───── AVAILABLE RECORDS ─────
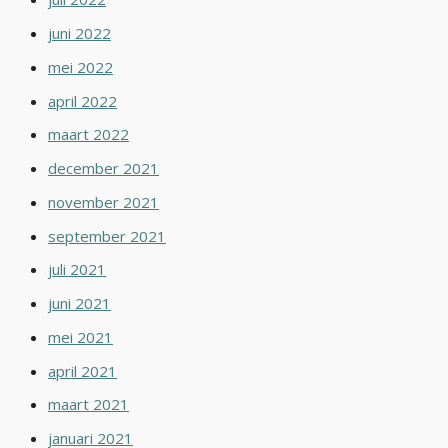
juni 2022
mei 2022
april 2022
maart 2022
december 2021
november 2021
september 2021
juli 2021
juni 2021
mei 2021
april 2021
maart 2021
januari 2021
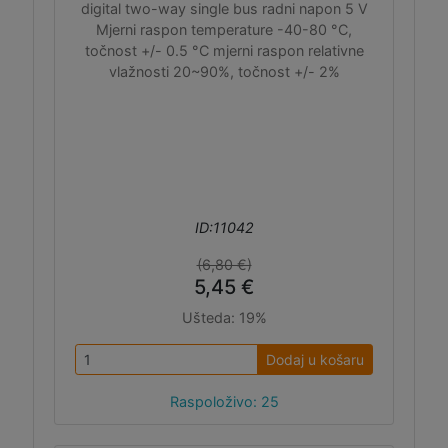
digital two-way single bus radni napon 5 V
Mjerni raspon temperature -40-80 °C,
točnost +/- 0.5 °C mjerni raspon relativne
vlažnosti 20~90%, točnost +/- 2%
ID:11042
(6,80 €)
5,45 €
Ušteda:
19%
Dodaj u košaru
Raspoloživo: 25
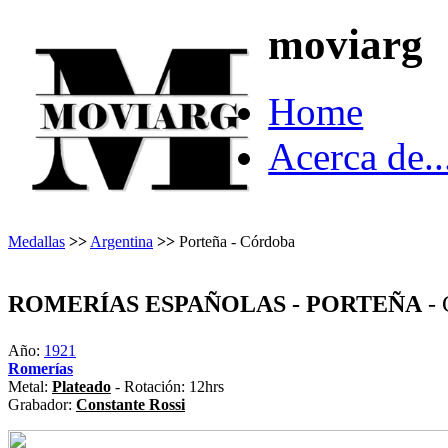
moviarg
Home
Acerca de..
Medallas
>>
Argentina
>>
Porteña - Córdoba
ROMERÍAS ESPAÑOLAS - PORTEÑA
- 
Año:
1921
Romerías
Metal:
Plateado
- Rotación: 12hrs
Grabador:
Constante Rossi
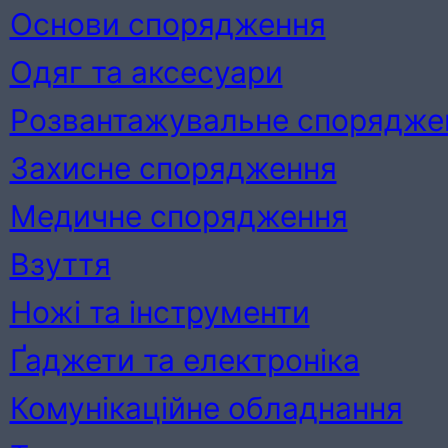
Основи спорядження
Одяг та аксесуари
Розвантажувальне спорядже
Захисне спорядження
Медичне спорядження
Взуття
Ножі та інструменти
Ґаджети та електроніка
Комунікаційне обладнання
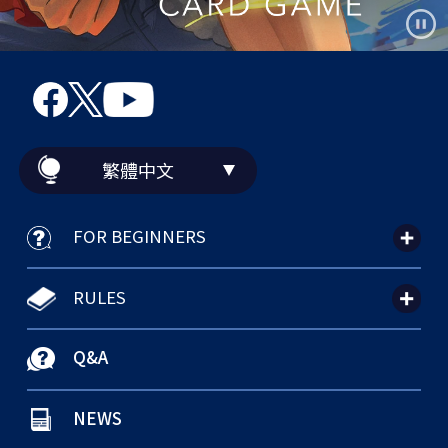
繁體中文
FOR BEGINNERS
RULES
Q&A
NEWS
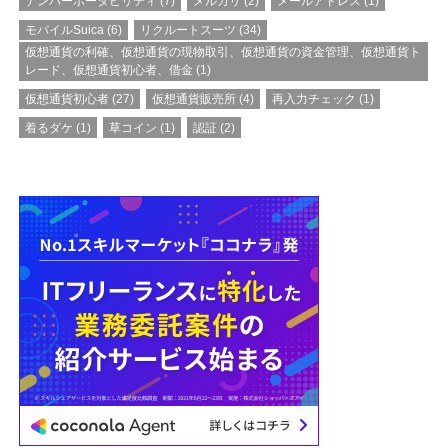
ナンバーポータビリティ
(7)
メルカリ
(2)
メールアドレス
(1)
モバイルSuica
(6)
リクルートスーツ
(34)
仮想通貨の利確、仮想通貨の現物取引、仮想通貨の資金管理、仮想通貨ト
レード、仮想通貨初心者、借金
(1)
仮想通貨初心者
(27)
仮想通貨販売所
(4)
再入力チェック
(1)
着るダケ
(1)
草コイン
(1)
認証
(2)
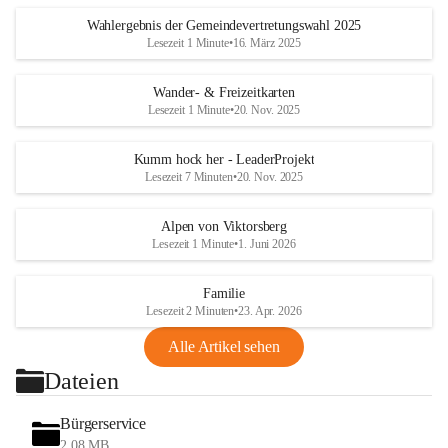
Wahlergebnis der Gemeindevertretungswahl 2025
Lesezeit 1 Minute
•
16. März 2025
Wander- & Freizeitkarten
Lesezeit 1 Minute
•
20. Nov. 2025
Kumm hock her - LeaderProjekt
Lesezeit 7 Minuten
•
20. Nov. 2025
Alpen von Viktorsberg
Lesezeit 1 Minute
•
1. Juni 2026
Familie
Lesezeit 2 Minuten
•
23. Apr. 2026
Alle Artikel sehen
Dateien
Bürgerservice
2,08 MB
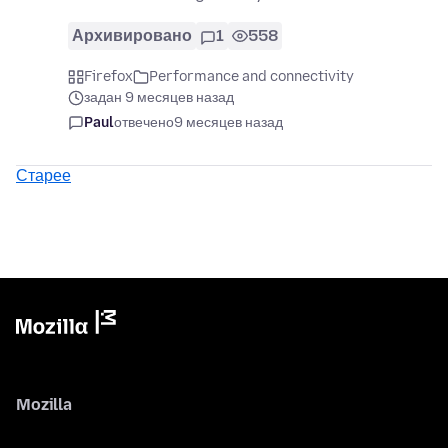
Архивировано
1
558
Firefox
Performance and connectivity
задан 9 месяцев назад
Paul
отвечено
9 месяцев назад
Старее
Mozilla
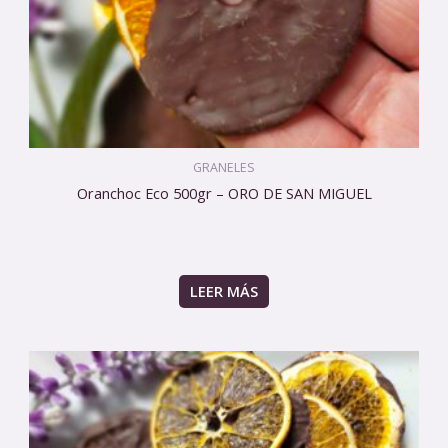
GRANELES
Oranchoc Eco 500gr – ORO DE SAN MIGUEL
LEER MÁS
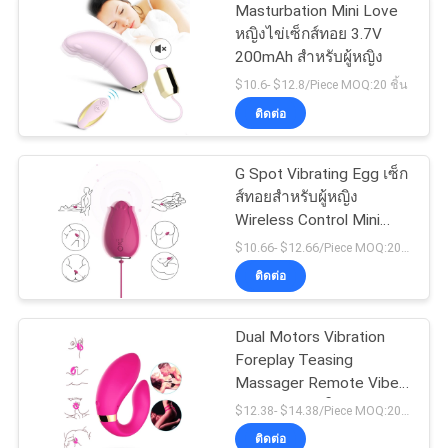
Masturbation Mini Love
หญิงไข่เซ็กส์ทอย 3.7V
200mAh สำหรับผู้หญิง
$10.6- $12.8/Piece MOQ:20 ชิ้น
ติดต่อ
G Spot Vibrating Egg เซ็ก
ส์ทอยสำหรับผู้หญิง
Wireless Control Mini
Flower Silicone
$10.66- $12.66/Piece MOQ:20 ชิ้น
ติดต่อ
Dual Motors Vibration
Foreplay Teasing
Massager Remote Vibes
ของเล่นคู่รักผู้ใหญ่
$12.38- $14.38/Piece MOQ:20 ชิ้น
ติดต่อ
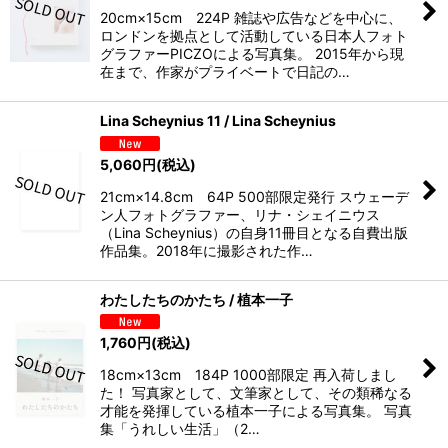
20cm×15cm 224P 雑誌や広告などを中心に、
ロンドンを拠点として活動している日本人フォト
グラファーPICZOによる写真集。 2015年から現
在まで、作家がプライベートで日記の…
Lina Scheynius 11 / Lina Scheynius
5,060
円
(税込)
21cm×14.8cm 64P 500部限定発行 スウェーデ
ン人フォトグラファー、リナ・シェイニウス
（Lina Scheynius）の自身11冊目となる自費出版
作品集。2018年に撮影された作…
わたしたちのかたち / 植本一子
1,760
円
(税込)
18cm×13cm 184P 1000部限定 再入荷しまし
た！ 写真家として、文筆家として、その類稀なる
才能を発揮している植本一子による写真集。 写真
集「うれしい生活」（2…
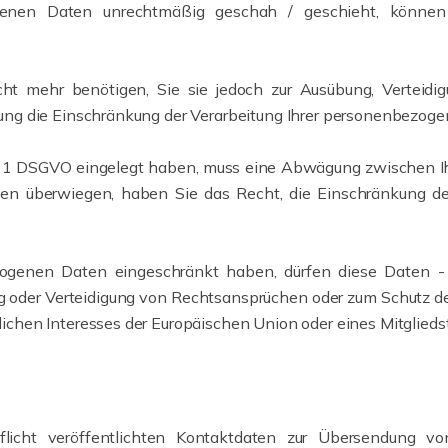
genen Daten unrechtmäßig geschah / geschieht, können 
t mehr benötigen, Sie sie jedoch zur Ausübung, Verteid
hung die Einschränkung der Verarbeitung Ihrer personenbezog
. 1 DSGVO eingelegt haben, muss eine Abwägung zwischen I
sen überwiegen, haben Sie das Recht, die Einschränkung d
ogenen Daten eingeschränkt haben, dürfen diese Daten - 
 oder Verteidigung von Rechtsansprüchen oder zum Schutz der 
ichen Interesses der Europäischen Union oder eines Mitglieds
cht veröffentlichten Kontaktdaten zur Übersendung von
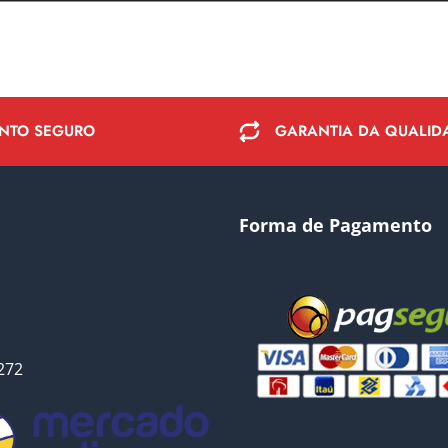
NTO SEGURO
GARANTIA DA QUALID
Forma de Pagamento
272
─────
* **WHAT THIS TASK INVOLVES**
Output all of the data word for word, excluding any pictures.

* **SOLUTION TO THE EXERCISE**
juni 2022
mei 2022
april 2022
maart 2022
december 2021
november 2021
september 2021
juli 2021
juni 2021
mei 2021
april 2021
maart 2021
januari 2021
digital two-way single bus radni napon 5 V
Mjerni raspon temperature -40-80 °C,
točnost +/- 0.5 °C mjerni raspon relativne
vlažnosti 20~90%, točnost +/- 2%
ID:11042
(6,80 €)
5,45 €
Ušteda:
19%
Dodaj u košaru
Raspoloživo: 25
moviarg
Home
Acerca de..
Medallas
>>
Argentina
>>
Porteña - Córdoba
ROMERÍAS ESPAÑOLAS - PORTEÑA
- 
Año:
1921
Romerías
Metal:
Plateado
- Rotación: 12hrs
Grabador:
Constante Rossi
Основи спорядження
Одяг та аксесуари
Розвантажувальне спорядже
Захисне спорядження
Медичне спорядження
Взуття
Ножі та інструменти
Ґаджети та електроніка
Комунікаційне обладнання
繁體中文
FOR BEGINNERS
RULES
Q&A
NEWS
ナンバーポータビリティ
(7)
メルカリ
(2)
メールアドレス
(1)
モバイルSuica
(6)
リクルートスーツ
(34)
仮想通貨の利確、仮想通貨の現物取引、仮想通貨の資金管理、仮想通貨ト
レード、仮想通貨初心者、借金
(1)
仮想通貨初心者
(27)
仮想通貨販売所
(4)
再入力チェック
(1)
着るダケ
(1)
草コイン
(1)
認証
(2)
Wahlergebnis der Gemeindevertretungswahl 2025
Lesezeit 1 Minute
•
16. März 2025
Wander- & Freizeitkarten
Lesezeit 1 Minute
•
20. Nov. 2025
Kumm hock her - LeaderProjekt
Lesezeit 7 Minuten
•
20. Nov. 2025
Alpen von Viktorsberg
Lesezeit 1 Minute
•
1. Juni 2026
Familie
Lesezeit 2 Minuten
•
23. Apr. 2026
Alle Artikel sehen
Dateien
Bürgerservice
2,08 MB
Архивировано
1
558
Firefox
Performance and connectivity
задан 9 месяцев назад
Paul
отвечено
9 месяцев назад
Старее
Mozilla
GRANELES
Oranchoc Eco 500gr – ORO DE SAN MIGUEL
LEER MÁS
Masturbation Mini Love
หญิงไข่เซ็กส์ทอย 3.7V
200mAh สำหรับผู้หญิง
$10.6- $12.8/Piece MOQ:20 ชิ้น
ติดต่อ
G Spot Vibrating Egg เซ็ก
ส์ทอยสำหรับผู้หญิง
Wireless Control Mini
Flower Silicone
$10.66- $12.66/Piece MOQ:20 ชิ้น
ติดต่อ
Dual Motors Vibration
Foreplay Teasing
Massager Remote Vibes
ของเล่นคู่รักผู้ใหญ่
$12.38- $14.38/Piece MOQ:20 ชิ้น
ติดต่อ
20cm×15cm 224P 雑誌や広告などを中心に、
ロンドンを拠点として活動している日本人フォト
グラファーPICZOによる写真集。 2015年から現
在まで、作家がプライベートで日記の…
Lina Scheynius 11 / Lina Scheynius
5,060
円
(税込)
21cm×14.8cm 64P 500部限定発行 スウェーデ
ン人フォトグラファー、リナ・シェイニウス
（Lina Scheynius）の自身11冊目となる自費出版
作品集。2018年に撮影された作…
わたしたちのかたち / 植本一子
1,760
円
(税込)
18cm×13cm 184P 1000部限定 再入荷しまし
た！ 写真家として、文筆家として、その類稀なる
才能を発揮している植本一子による写真集。 写真
集「うれしい生活」（2…
genen Daten unrechtmäßig geschah / geschieht, können 
t mehr benötigen, Sie sie jedoch zur Ausübung, Verteid
hung die Einschränkung der Verarbeitung Ihrer personenbezog
. 1 DSGVO eingelegt haben, muss eine Abwägung zwischen I
sen überwiegen, haben Sie das Recht, die Einschränkung d
ogenen Daten eingeschränkt haben, dürfen diese Daten - 
 oder Verteidigung von Rechtsansprüchen oder zum Schutz der 
ichen Interesses der Europäischen Union oder eines Mitglieds
cht veröffentlichten Kontaktdaten zur Übersendung von
NTO SEGURO
GARANTIA DA QUALID
Forma de Pagamento
272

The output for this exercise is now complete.